Coudn't we just define -02 ? Or at least enable some inline functionality that currently its not defined?
A long time ago, PCSX2 wasn't stable with all gdb optimization. So O2 was replaced with nearly all optimization minus a couple one.

I'm very close to get back to O2 again. However it would help a lots if someone find optimization that are not activated.
1/ Either flags are replaced with 02 + -fno-... flags
2/ Either we completely swtich to 02 (minus the fact that a couple of flags are disabled like strict aliasing).

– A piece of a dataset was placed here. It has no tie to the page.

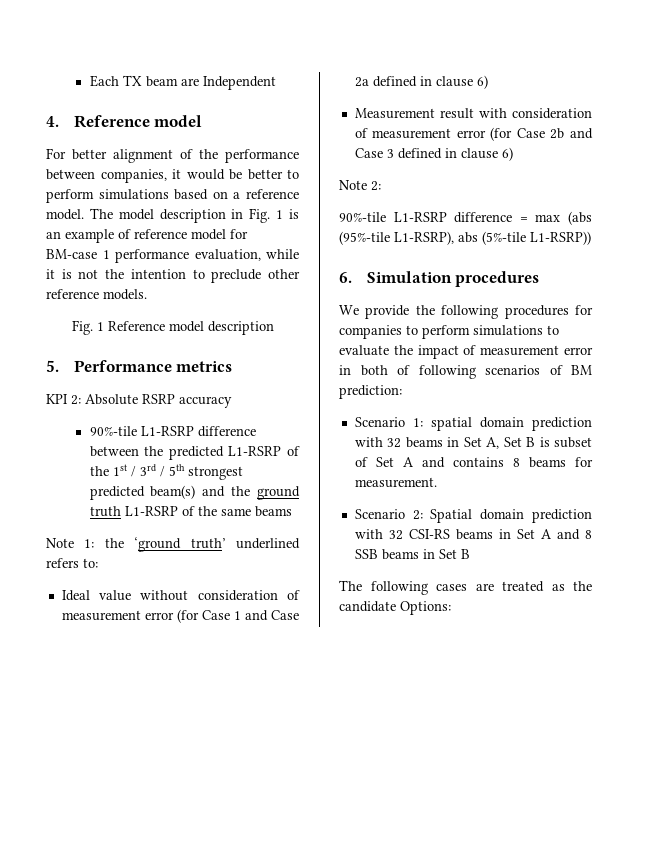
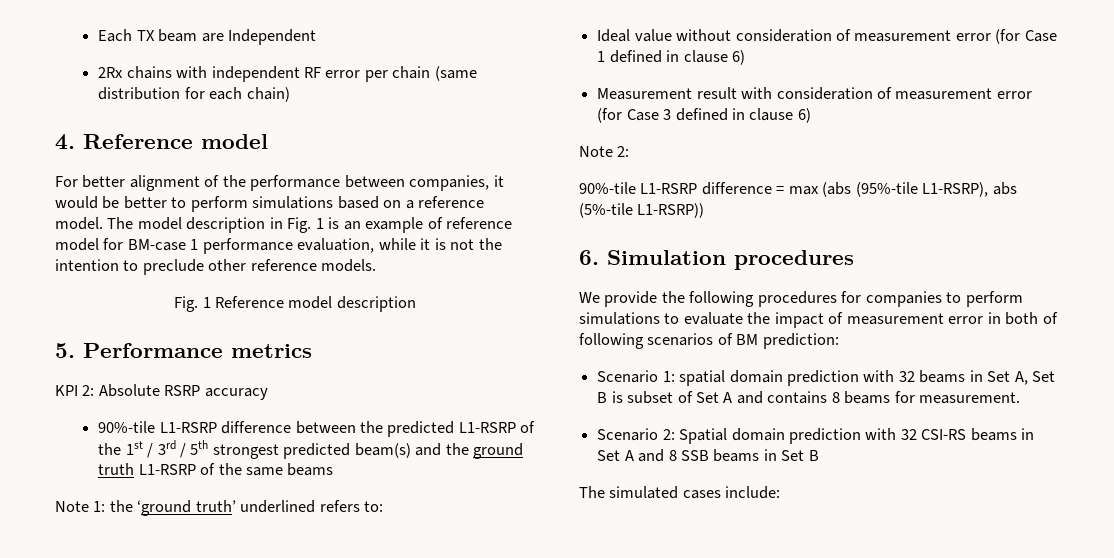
(276, 83) none -> [98,66,477,82] [98,87,290,102] // 2Rx chains with independent RF error per chain (same distribution for each chain)
[244,610,299,621] [354,77,369,87] and Case 2a -> (606, 56) none
[550,128,593,139] [354,148,383,158] 2b and Case -> (659, 115) none
[370,581,592,595] [339,601,451,615] following cases are treated as the candidate Options: -> [609,486,781,499] simulated cases include:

Others cmake files that are impacted
Quote:https://github.com/PCSX2/pcsx2/blob/mast...eLists.txt
https://github.com/PCSX2/pcsx2/blob/mast...eLists.txt
-finline-small-functions
-findirect-inlining
-fpartial-inlining

Namely those are missing.
I would opt for 1) i guess Clang would be happier as well
https://scan.coverity.com/users/sign_in

Could we "attach" this to PCSX2?
Actually maybe it will be safe to enable O2 instead. I don't think inline could break code, actually it might fix some compilation issue (failed to inline some functions).

For coverity, I will discuss with some friends that use it. However I'm afraid that is pretty expensive and last but not least that it requires a test suite.